Later in the year, once they become available, Verizon will support the Samsung Galaxy S10 5G and LG’s V50 ThinQ.
Prices start at $85 a month for the base Go Unlimited plan and go up from there. When in 4G, the three eligible plans are subject to data throttling after a set amount of data, but when in 5G, that is not the case. Verizon says it will not throttle 5G data. “5G data usage with the moto mod is unlimited with no data de-prioritization,” the carrier said.
This will be Verizon’s first standards-based 5G network. Last year, Verizon launched in-home 5G service based off proprietary specifications. The 5G launching in Chicago, Minneapolis, and eventually other cities, is different and based off standards developed by 3GPP. The two 5G networks are not compatible meaning owners of a 5G phone will not be able to use on the 5G in-home network.

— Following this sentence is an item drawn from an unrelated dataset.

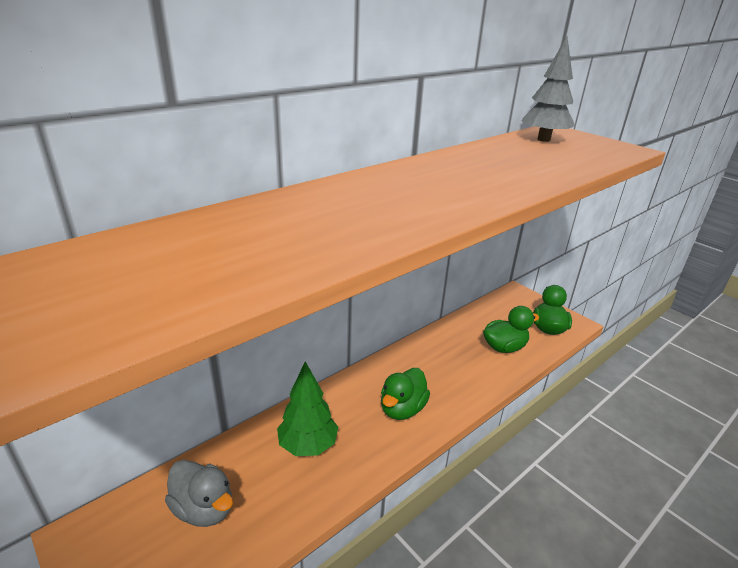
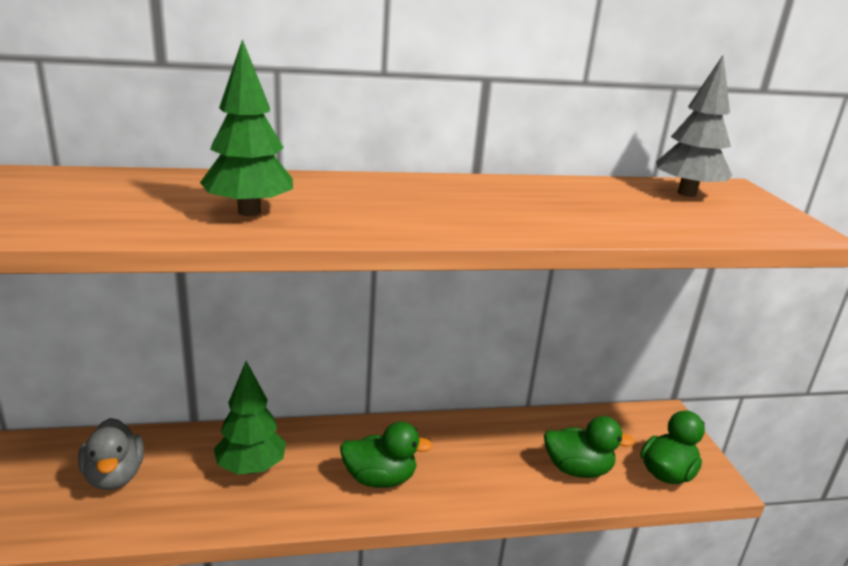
camera: 30 degrees right, 5 degrees down
green duck [381,368,430,420] -> green duck turned 150 degrees counterclockwise [340,422,433,488]
none -> green tree [200,39,293,216]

At launch, Verizon subscribers can only access 5G with the Moto Z3 and 5G Moto Mod add-on. For a limited time, the 5G Moto Mod is on sale for $50. The required Moto Z3 is also on sale for limited time.
Verizon says it intends to bring 5G to more than 30 cities in 2019. At launch, the network will only be available in select areas of Chicago and Minneapolis. The carrier did not reveal the roll-out plan for the additional cities.
In Chicago, Verizon says 5G will be limited to areas around The Loop, Gold Coast, River North and Old Town areas. For Minneapolis, 5G will hit Downtown West, Downtown East, and Elliot Park.
Verizon is not alone in slowly deploying 5G. Carriers worldwide are rolling out their first 5G networks. At MWC Barcelona 2019 a Qualcomm executive stated in 2019, 20 mobile operators are launching 5G in 60 markets. In late 2018, the first 5G network launched in the US followed by three services in South Korea. Availability is limited in each market as carriers stress-test the systems and slowly roll them out to different users. In Korea, at launch, the networks were only available to enterprise customers.
Last month AT&T started changing the 4G logos on some Android phones to say 5G E. While the phones might be getting slightly faster speeds, they are not, despite AT&T’s marketing, running on a 5G network. AT&T’s peers quickly called the carrier out on it and Sprint filed a lawsuit stating, “What AT&T touts as 5G, however, is nothing more than an enhanced fourth-generation Long Term Evolution wireless service, known as 4G LTE Advanced, which is offered by all other major wireless carriers.”
AT&T’s true 5G network will go by the branding 5G+. It’s confusing and will get worse.
Sprint’s 5G effort is different from Verizon or AT&T. Announced in late February, the carrier intends to use existing cellular spectrum to more quickly launch its 5G network at the expense of the speed of the network. This is different from other carriers that will use different spectrum, allowing their networks to offer faster speeds but at the expense of a slower roll-out.
There’s an arms race of sorts but it means little in the near future. 5G promises to bring ultra-high speeds and ultra-low latency allowing devices to take advantage of edge computing. But at launch, in 2019 and perhaps even 2020, devices will just have access to faster speeds and to many users, that might not be enough to justify upgrading.